LM also mocked and belittled the genocide in Rwanda. In 1995, for example, Fiona Fox, who is now the director of the Science Media Centre, wrote a piece for the magazine in which she repeatedly put the Rwandan genocide in inverted commas, and claimed that “this was not a pre-planned genocide of one tribe by another. Those targeted by government militia were Tutsis and Hutus suspected of supporting the RPA invasion.”(14) In the Times in 2004, Hume repeated a pair of long-discredited deniers’ claims: that the genocide began when “supporters of the old regime lashed out” after Paul Kagame’s army “shot down” President Habyarimana’s plane(15). Is it any wonder that the Times leader refrained from naming names?

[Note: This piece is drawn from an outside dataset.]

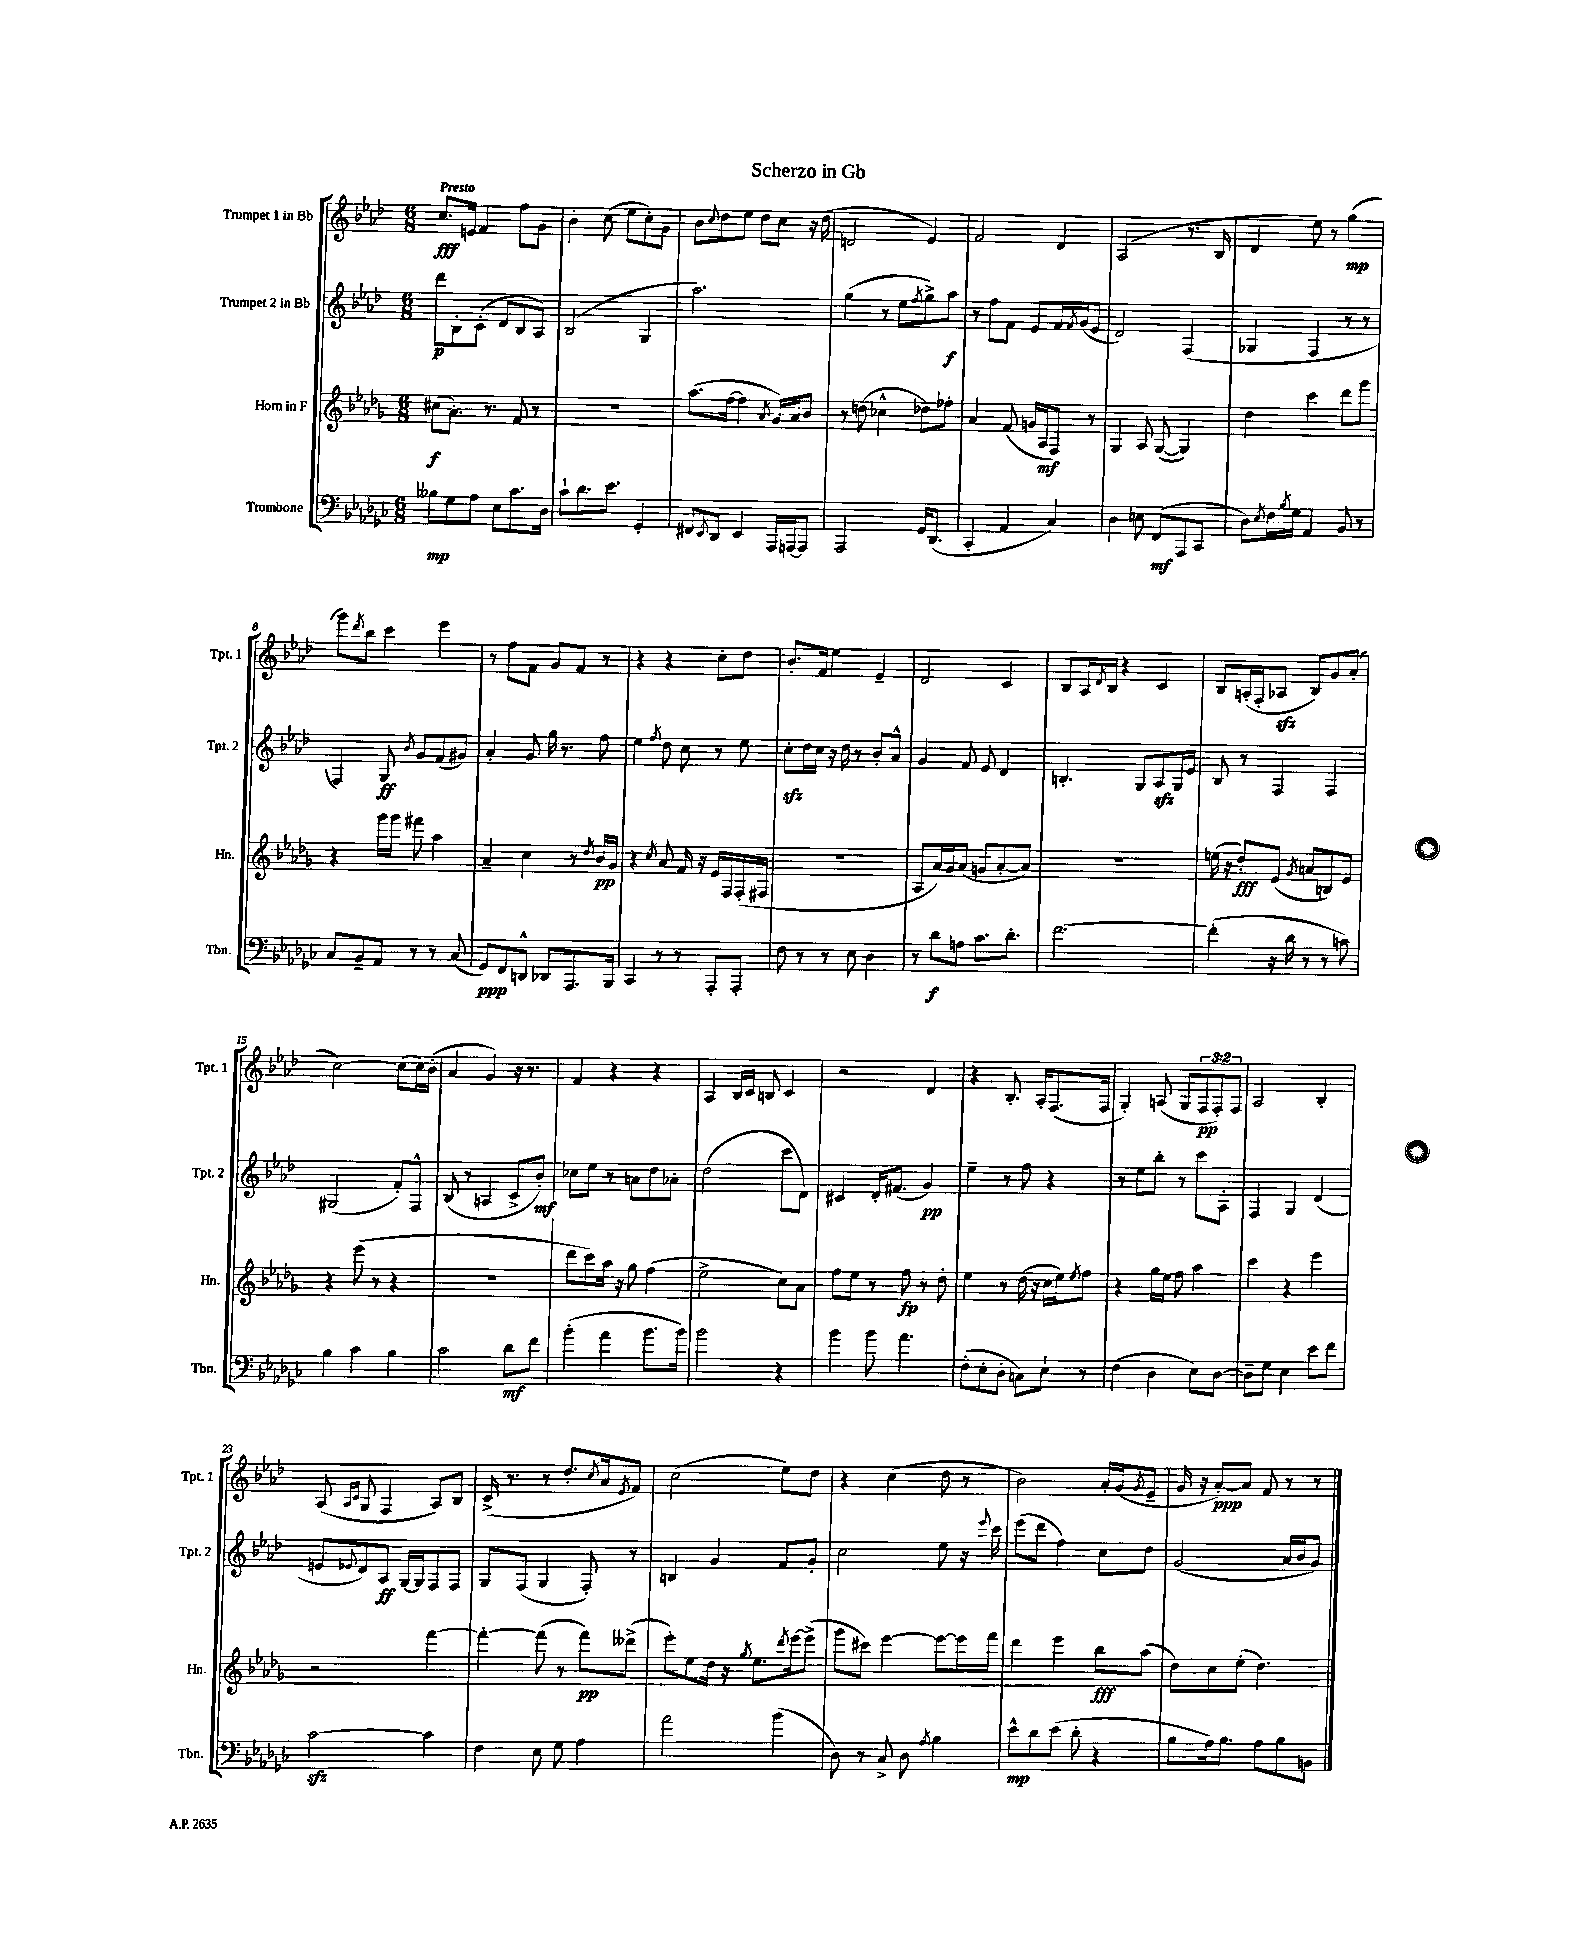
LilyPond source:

But genocide denial is just as embarrassing to the left as it is to the libertarian right. Last week, Edward Herman, an American professor of finance best known for co-authoring Manufacturing Consent with Noam Chomsky, published a new book called The Srebrenica Massacre(16). It claims that the 8,000 deaths at Srebrenica are “an unsupportable exaggeration. The true figure may be closer to 800.”

Like Karadzic, the book claims that the market massacres in Sarajevo were carried out by Bosnian Muslim provocateurs. It maintains that the Serb forces’ reburial of Bosnian corpses is “implausible and lack[s] any evidential support” (an astonishing statement in view of the ICMP’s findings). It insists that the witnesses to the killings are “not credible” and suggests that the Bosnian Muslim soldiers retreated from Srebrenica to ensure that more Bosnians were killed, in order to provoke US intervention(17).

These are not the first such claims Edward Herman has made. Last year, with David Peterson, he published a book called The Politics of Genocide(18). Mis-citing a tribunal judgement, he maintains that the Serb forces “incontestably had not killed any but ‘Bosnian Muslim men of military age’.”(19) Worse still, he places the Rwandan genocide in inverted commas throughout the text and maintains that “the great majority of deaths were Hutu, with some estimates as high as two million”, and that the story of 800,000 “largely Tutsi deaths” caused by genocide “appears to have no basis in any facts”. It’s as straightforward an instance of revisionism as I’ve ever seen, comparable in this case only to the claims of the genocidaires themselves.

But here’s where it gets really weird. The cover carries the following endorsement by John Pilger. “In this brilliant expose of great power’s lethal industry of lies, Edward Herman and David Peterson defend the right of us all to a truthful historical memory.” The foreword was written by Noam Chomsky. He doesn’t mention the specific claims the book makes, but the fact that he wrote it surely looks like an endorsement of the contents. The left-wing website Media Lens maintained that Herman and Peterson were “perfectly entitled” to talk down the numbers killed at Srebrenica(20). What makes this all the more remarkable is that Media Lens has waged a long and fierce campaign against Iraq Body Count for underestimating the number killed in that country.

Why is this happening? Both the LM network and Herman’s supporters oppose western intervention in the affairs of other nations. Herman rightly maintains that far more attention is paid to atrocities committed by US enemies than to those committed by the US and its allies. But both groups then take the unwarranted step of belittling the acts of genocide committed by opponents of the western powers. The rest of us should stand up for the victims, whoever they are, and confront those trying to make them disappear.